* [INSTRUCTIONS TO FOLLOW]: Filter the listing for lines containing "position".

* [EXTRACTED ENTRIES]:
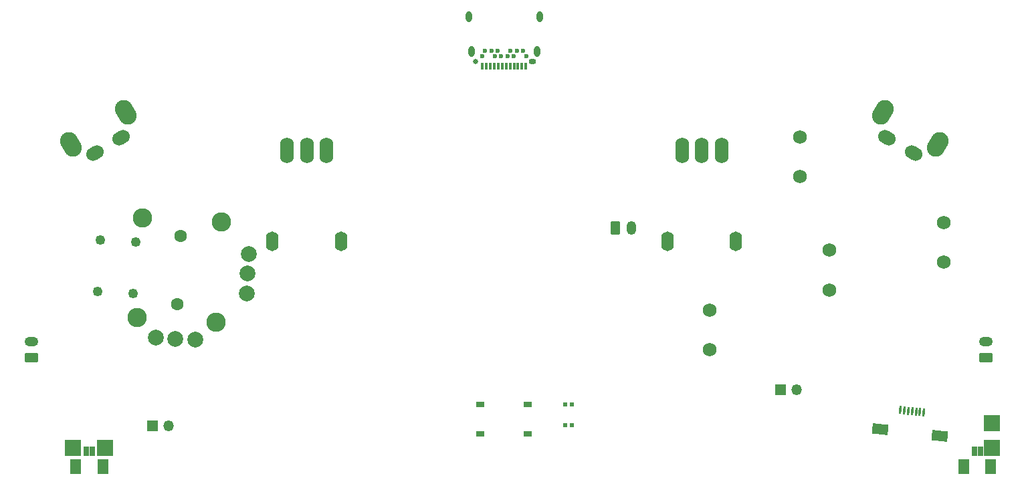
<source format=gbr>
%TF.GenerationSoftware,KiCad,Pcbnew,9.0.3*%
%TF.CreationDate,2025-09-30T10:08:22-07:00*%
%TF.ProjectId,UGC_Main_R5,5547435f-4d61-4696-9e5f-52352e6b6963,rev?*%
%TF.SameCoordinates,Original*%
%TF.FileFunction,Soldermask,Bot*%
%TF.FilePolarity,Negative*%
%FSLAX46Y46*%
G04 Gerber Fmt 4.6, Leading zero omitted, Abs format (unit mm)*
G04 Created by KiCad (PCBNEW 9.0.3) date 2025-09-30 10:08:22*
%MOMM*%
%LPD*%
G01*
G04 APERTURE LIST*
G04 Aperture macros list*
%AMRoundRect*
0 Rectangle with rounded corners*
0 $1 Rounding radius*
0 $2 $3 $4 $5 $6 $7 $8 $9 X,Y pos of 4 corners*
0 Add a 4 corners polygon primitive as box body*
4,1,4,$2,$3,$4,$5,$6,$7,$8,$9,$2,$3,0*
0 Add four circle primitives for the rounded corners*
1,1,$1+$1,$2,$3*
1,1,$1+$1,$4,$5*
1,1,$1+$1,$6,$7*
1,1,$1+$1,$8,$9*
0 Add four rect primitives between the rounded corners*
20,1,$1+$1,$2,$3,$4,$5,0*
20,1,$1+$1,$4,$5,$6,$7,0*
20,1,$1+$1,$6,$7,$8,$9,0*
20,1,$1+$1,$8,$9,$2,$3,0*%
%AMHorizOval*
0 Thick line with rounded ends*
0 $1 width*
0 $2 $3 position (X,Y) of the first rounded end (center of the circle)*
0 $4 $5 position (X,Y) of the second rounded end (center of the circle)*
0 Add line between two ends*
20,1,$1,$2,$3,$4,$5,0*
0 Add two circle primitives to create the rounded ends*
1,1,$1,$2,$3*
1,1,$1,$4,$5*%
%AMRotRect*
0 Rectangle, with rotation*
0 The origin of the aperture is its center*
0 $1 length*
0 $2 width*
0 $3 Rotation angle, in degrees counterclockwise*
0 Add horizontal line*
21,1,$1,$2,0,0,$3*%
G04 Aperture macros list end*
%ADD10R,1.350000X1.350000*%
%ADD11O,1.350000X1.350000*%
%ADD12C,1.750000*%
%ADD13C,2.450000*%
%ADD14C,1.600000*%
%ADD15C,1.250000*%
%ADD16C,2.000000*%
%ADD17HorizOval,2.250000X-0.250000X0.433013X0.250000X-0.433013X0*%
%ADD18HorizOval,1.700000X0.259808X0.150000X-0.259808X-0.150000X0*%
%ADD19HorizOval,2.250000X-0.250000X-0.433013X0.250000X0.433013X0*%
%ADD20HorizOval,1.700000X0.259808X-0.150000X-0.259808X0.150000X0*%
%ADD21R,1.000000X0.750000*%
%ADD22O,1.772000X3.250000*%
%ADD23R,2.000000X2.000000*%
%ADD24RoundRect,0.102000X0.250000X0.500000X-0.250000X0.500000X-0.250000X-0.500000X0.250000X-0.500000X0*%
%ADD25RoundRect,0.102000X0.600000X0.850000X-0.600000X0.850000X-0.600000X-0.850000X0.600000X-0.850000X0*%
%ADD26R,0.500000X0.550000*%
%ADD27RoundRect,0.250000X0.625000X-0.350000X0.625000X0.350000X-0.625000X0.350000X-0.625000X-0.350000X0*%
%ADD28O,1.750000X1.200000*%
%ADD29O,1.600000X2.500000*%
%ADD30RotRect,0.300000X1.000000X174.000000*%
%ADD31RotRect,2.000000X1.300000X174.000000*%
%ADD32RoundRect,0.250000X-0.350000X-0.625000X0.350000X-0.625000X0.350000X0.625000X-0.350000X0.625000X0*%
%ADD33O,1.200000X1.750000*%
%ADD34C,0.650000*%
%ADD35O,0.950000X0.650000*%
%ADD36R,0.300000X0.900000*%
%ADD37C,0.600000*%
%ADD38O,0.800000X1.400000*%
G04 APERTURE END LIST*
D10*
%TO.C,J8*%
X126524000Y-70225200D03*
D11*
X128524000Y-70225200D03*
%TD*%
D12*
%TO.C,SW2*%
X117524113Y-65092540D03*
X117524113Y-60092540D03*
%TD*%
%TO.C,SW1*%
X132700457Y-57534400D03*
X132700457Y-52534400D03*
%TD*%
%TO.C,SW3*%
X147213417Y-54044002D03*
X147213417Y-49044002D03*
%TD*%
D13*
%TO.C,SW6*%
X45738339Y-48456388D03*
X45076289Y-61089052D03*
D14*
X50625507Y-50740293D03*
X50175417Y-59328507D03*
D13*
X55724635Y-48979748D03*
X55062585Y-61612412D03*
D15*
X44928297Y-51493156D03*
X44588113Y-57984248D03*
X40434464Y-51257644D03*
X40094280Y-57748736D03*
D16*
X47448565Y-63591637D03*
X49945139Y-63722477D03*
X52441713Y-63853317D03*
X58957699Y-57986297D03*
X59088539Y-55489723D03*
X59219379Y-52993149D03*
%TD*%
D17*
%TO.C,SW7*%
X36684912Y-39094336D03*
X43613116Y-35094336D03*
D18*
X39710265Y-40234400D03*
X43087763Y-38284400D03*
%TD*%
D19*
%TO.C,SW8*%
X139487798Y-35094336D03*
X146416002Y-39094336D03*
D20*
X140013151Y-38284400D03*
X143390649Y-40234400D03*
%TD*%
D10*
%TO.C,J9*%
X47022000Y-74797200D03*
D11*
X49022000Y-74797200D03*
%TD*%
D12*
%TO.C,SW4*%
X128958332Y-43162626D03*
X128958332Y-38162626D03*
%TD*%
D21*
%TO.C,SW14*%
X94550457Y-72059400D03*
X88550457Y-72059400D03*
X94550457Y-75809400D03*
X88550457Y-75809400D03*
%TD*%
D22*
%TO.C,S6*%
X119050457Y-39884400D03*
%TD*%
D23*
%TO.C,TP7*%
X36998400Y-77540400D03*
%TD*%
D22*
%TO.C,S4*%
X116550457Y-39884400D03*
%TD*%
%TO.C,S3*%
X69050457Y-39884400D03*
%TD*%
D24*
%TO.C,J10*%
X39430400Y-78014800D03*
X38630400Y-78014800D03*
D25*
X40730400Y-79964800D03*
X37330400Y-79964800D03*
%TD*%
D23*
%TO.C,TP1*%
X153262654Y-74456448D03*
%TD*%
D26*
%TO.C,SW15*%
X100092000Y-74695600D03*
X99292000Y-74695600D03*
X100092000Y-72045600D03*
X99292000Y-72045600D03*
%TD*%
D23*
%TO.C,TP6*%
X41062400Y-77515000D03*
%TD*%
D27*
%TO.C,J7*%
X152568400Y-66085000D03*
D28*
X152568400Y-64085000D03*
%TD*%
D22*
%TO.C,S5*%
X114050457Y-39884400D03*
%TD*%
D29*
%TO.C,RV2*%
X120900457Y-51384400D03*
X112200457Y-51384400D03*
%TD*%
D23*
%TO.C,TP2*%
X153266542Y-77546669D03*
%TD*%
D30*
%TO.C,J3*%
X144680765Y-73078785D03*
X144183506Y-73026521D03*
X143686243Y-72974253D03*
X143188983Y-72921993D03*
X142691722Y-72869728D03*
X142194460Y-72817464D03*
X141697200Y-72765200D03*
D31*
X146685936Y-76004408D03*
X139127576Y-75209993D03*
%TD*%
D24*
%TO.C,J1*%
X151850800Y-78014800D03*
X151050800Y-78014800D03*
D25*
X153150800Y-79964800D03*
X149750800Y-79964800D03*
%TD*%
D32*
%TO.C,B1*%
X105614396Y-49735471D03*
D33*
X107614396Y-49735471D03*
%TD*%
D27*
%TO.C,J6*%
X31689800Y-66085000D03*
D28*
X31689800Y-64085000D03*
%TD*%
D34*
%TO.C,J11*%
X87950457Y-28621200D03*
D35*
X95150457Y-28621200D03*
D36*
X88800457Y-29181200D03*
X89300457Y-29181200D03*
X89800457Y-29181200D03*
X90300457Y-29181200D03*
X90800457Y-29181200D03*
X91300457Y-29181200D03*
X91800457Y-29181200D03*
X92300457Y-29181200D03*
X92800457Y-29181200D03*
X93300457Y-29181200D03*
X93800457Y-29181200D03*
X94300457Y-29181200D03*
D37*
X94350457Y-27971200D03*
X93950457Y-27271200D03*
X93150457Y-27271200D03*
X92750457Y-27971200D03*
X92350457Y-27271200D03*
X91950457Y-27971200D03*
X91150457Y-27971200D03*
X90750457Y-27271200D03*
X90350457Y-27971200D03*
X89950457Y-27271200D03*
X89150457Y-27271200D03*
X88750457Y-27971200D03*
D38*
X87420457Y-27381200D03*
X95680457Y-27381200D03*
X96040457Y-22981200D03*
X87060457Y-22981200D03*
%TD*%
D29*
%TO.C,RV1*%
X70900457Y-51384400D03*
X62200457Y-51384400D03*
%TD*%
D22*
%TO.C,S1*%
X66550457Y-39884400D03*
%TD*%
%TO.C,S2*%
X64050457Y-39884400D03*
%TD*%
M02*

</source>
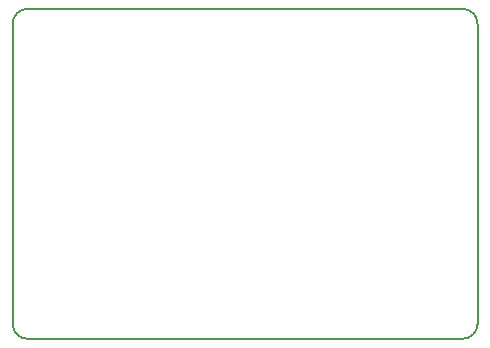
<source format=gbr>
%TF.GenerationSoftware,KiCad,Pcbnew,(5.0.0)*%
%TF.CreationDate,2018-08-05T20:37:26+03:00*%
%TF.ProjectId,lora1276Breakout,6C6F726131323736427265616B6F7574,1.0*%
%TF.SameCoordinates,Original*%
%TF.FileFunction,Profile,NP*%
%FSLAX46Y46*%
G04 Gerber Fmt 4.6, Leading zero omitted, Abs format (unit mm)*
G04 Created by KiCad (PCBNEW (5.0.0)) date 08/05/18 20:37:26*
%MOMM*%
%LPD*%
G01*
G04 APERTURE LIST*
%ADD10C,0.150000*%
G04 APERTURE END LIST*
D10*
X139700000Y-106680000D02*
X139700000Y-81280000D01*
X140970000Y-107950000D02*
X177800000Y-107950000D01*
X179070000Y-106680000D02*
X179070000Y-105410000D01*
X140970000Y-107950000D02*
G75*
G02X139700000Y-106680000I0J1270000D01*
G01*
X179070000Y-106680000D02*
G75*
G02X177800000Y-107950000I-1270000J0D01*
G01*
X179070000Y-81280000D02*
X179070000Y-105410000D01*
X177800000Y-80010000D02*
G75*
G02X179070000Y-81280000I0J-1270000D01*
G01*
X140970000Y-80010000D02*
X177800000Y-80010000D01*
X139700000Y-81280000D02*
G75*
G02X140970000Y-80010000I1270000J0D01*
G01*
M02*

</source>
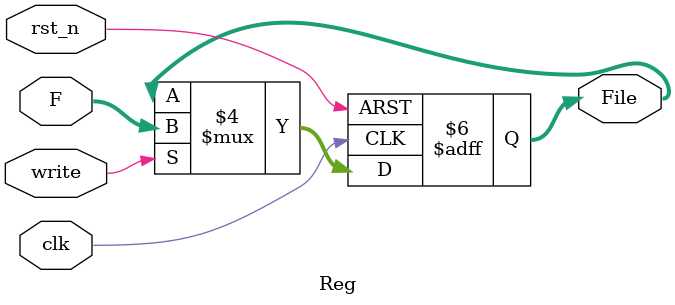
<source format=v>
`timescale 1ns / 1ps
module Reg(input [31:0]F,input clk,input rst_n,input write,
output reg[31:0]File);
    always @(negedge rst_n or posedge clk) begin
        if(!rst_n)
        File<=0;
        else if(write==1)
        File<=F;
        else ;
    end
endmodule

</source>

* [EXERCISE OUTPUT]:
0 $2 $3 position (X,Y) of the first rounded end (center of the circle)*
0 $4 $5 position (X,Y) of the second rounded end (center of the circle)*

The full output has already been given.